Revue de presseMalgré les réformes engagées et l’adoption d’une nouvelle Charte de l’investissement, l’État demeure le premier bailleur de fonds du développement national. Alors que le Nouveau modèle de développement vise à faire du secteur privé la principale locomotive de la croissance d’ici 2035, la dépendance des entreprises vis-à-vis des commandes publiques et la persistance d’un chômage élevé soulignent l’ampleur du chemin restant à parcourir. Cet article est une revue de presse tirée de Finances News.

Le 03/08/2026 à 19h51

Au Maroc, le moteur principal de l’économie reste inexorablement alimenté par les deniers de l’État. Malgré la volonté affichée du gouvernement de redonner de l’air au secteur privé, le rééquilibrage tant espéré se fait attendre. «Les entreprises privées continuent de graviter dans l’orbite des grands chantiers publics, dépendant largement des commandes des pouvoirs publics», indique le magazine Finances News Hebdo.

La feuille de route du Nouveau modèle de développement est pourtant claire sur le papier. L’ambition est d’inverser les rôles d’ici 2035 afin que l’investissement privé représente près des deux tiers de l’effort national. Aujourd’hui, les chiffres du ministère de l’Investissement montrent une réalité exactement opposée, où l’État et le secteur public financent encore les deux tiers du total des investissements.

Pour Driss Effina, économiste et président du Centre indépendant des analyses stratégiques, ce rééquilibrage dépasse la simple question comptable. Si les investissements publics sont indispensables pour édifier les infrastructures fondamentales du pays, ils ne peuvent, à eux seuls, générer un tissu économique suffisamment diversifié ni absorber le chômage des jeunes. Selon l’universitaire, faire du secteur privé la locomotive de la croissance constitue un véritable tournant stratégique.

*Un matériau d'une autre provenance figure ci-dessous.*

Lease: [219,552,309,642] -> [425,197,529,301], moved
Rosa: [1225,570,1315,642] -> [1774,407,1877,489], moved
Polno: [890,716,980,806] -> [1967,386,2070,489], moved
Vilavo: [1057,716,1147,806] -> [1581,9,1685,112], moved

L’exécutif n’est toutefois pas resté inactif. L’adoption d’une nouvelle Charte de l’investissement et la création d’un ministère dédié ont traduit une volonté d’améliorer le climat des affaires et de mieux cibler le soutien public. «Les chiffres de la Commission nationale des investissements en témoignent, avec l’approbation de 237 projets représentant 369 milliards de dirhams et la promesse de 166.000 emplois directs», souligne Finances News.

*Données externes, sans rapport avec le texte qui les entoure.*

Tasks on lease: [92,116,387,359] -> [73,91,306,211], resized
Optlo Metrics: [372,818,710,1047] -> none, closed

Pourtant, cette nouvelle Charte n’a pas encore réussi à inverser la vapeur. La dépense publique a poursuivi sa trajectoire ascendante, passant de 230 milliards de dirhams en 2021 à 380 milliards en 2026. L’État demeure le principal donneur d’ordre dans des domaines vitaux comme la santé, l’éducation, les transports et la gestion de l’eau, mais aussi dans les chantiers colossaux liés à l’organisation de la Coupe du monde 2030.

Cette situation met en lumière un paradoxe persistant. Si le développement du Maroc nécessite à la fois un secteur public fort et un secteur privé dynamique, la dépendance du second envers le premier reste préoccupante. Au-delà des annonces de projets, la question se pose désormais de leur concrétisation réelle, de leur capacité à intégrer le tissu des petites et moyennes entreprises et de leur impact sur la création d’emplois durables.

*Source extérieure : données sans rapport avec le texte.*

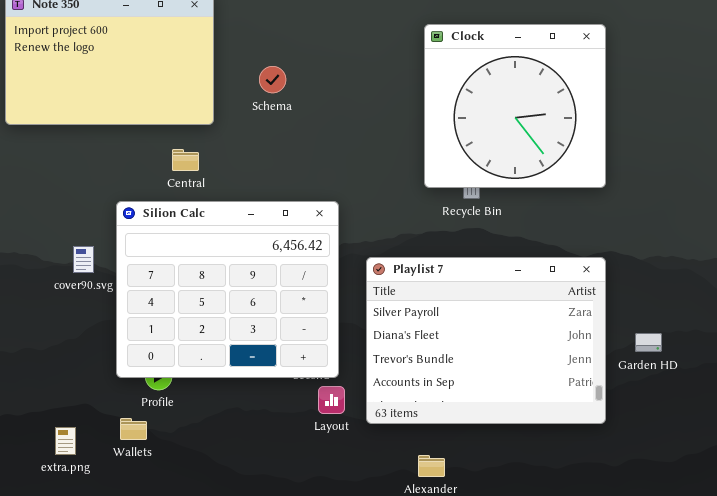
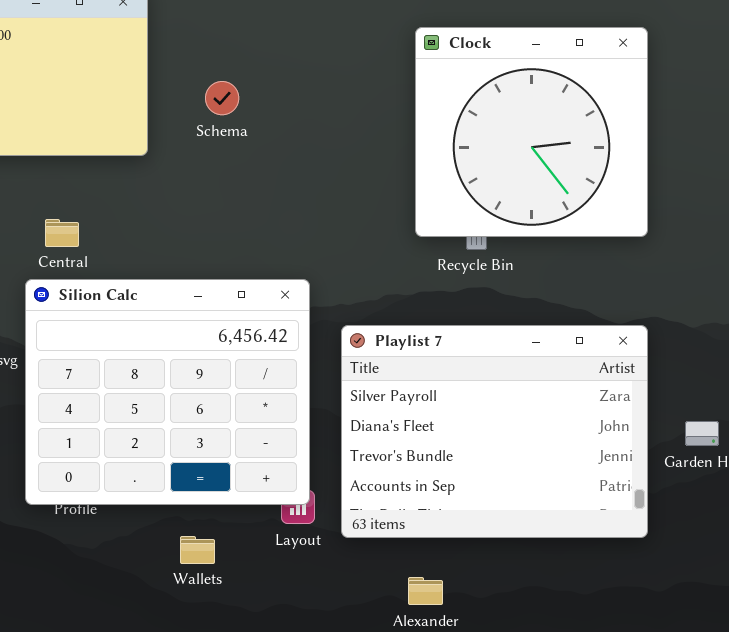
Central: [172,149,199,171] -> [45,219,79,247], moved
Silion Calc: [116,201,339,378] -> [25,279,310,505], moved
Wallets: [120,418,147,440] -> [180,536,215,564], moved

Le juge de paix de cette politique demeure le marché du travail, où la situation reste délicate. Bien qu’une amélioration conjoncturelle ait été observée en 2026, à la faveur d’une campagne agricole bien arrosée, le taux de chômage avait atteint 13% en 2025, frappant de plein fouet les jeunes, les femmes et les diplômés. Les réformes institutionnelles et législatives engagées par le gouvernement ont posé les fondations, mais le véritable effet d’entraînement du secteur privé se fait encore attendre sur le terrain.